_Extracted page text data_
((

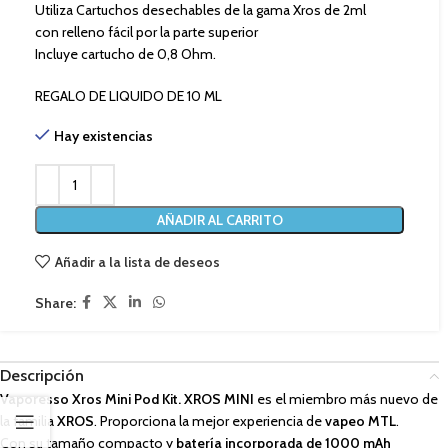
Utiliza Cartuchos desechables de la gama Xros de 2ml
con relleno fácil por la parte superior
Incluye cartucho de 0,8 Ohm.
REGALO DE LIQUIDO DE 10 ML
Hay existencias
AÑADIR AL CARRITO
Añadir a la lista de deseos
Share:
Descripción
Vaporesso Xros Mini Pod Kit. XROS MINI
es el miembro más nuevo de
la familia
XROS
. Proporciona la mejor experiencia de
vapeo MTL
.
Con su tamaño compacto y
batería incorporada de 1000 mAh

))

_Instructions to follow_
Leaving the images out, print the records above exactly.

_Output of the exercise_
Utiliza Cartuchos desechables de la gama Xros de 2ml
con relleno fácil por la parte superior
Incluye cartucho de 0,8 Ohm.
REGALO DE LIQUIDO DE 10 ML
Hay existencias
AÑADIR AL CARRITO
Añadir a la lista de deseos
Share:
Descripción
Vaporesso Xros Mini Pod Kit. XROS MINI
es el miembro más nuevo de
la familia
XROS
. Proporciona la mejor experiencia de
vapeo MTL
.
Con su tamaño compacto y
batería incorporada de 1000 mAh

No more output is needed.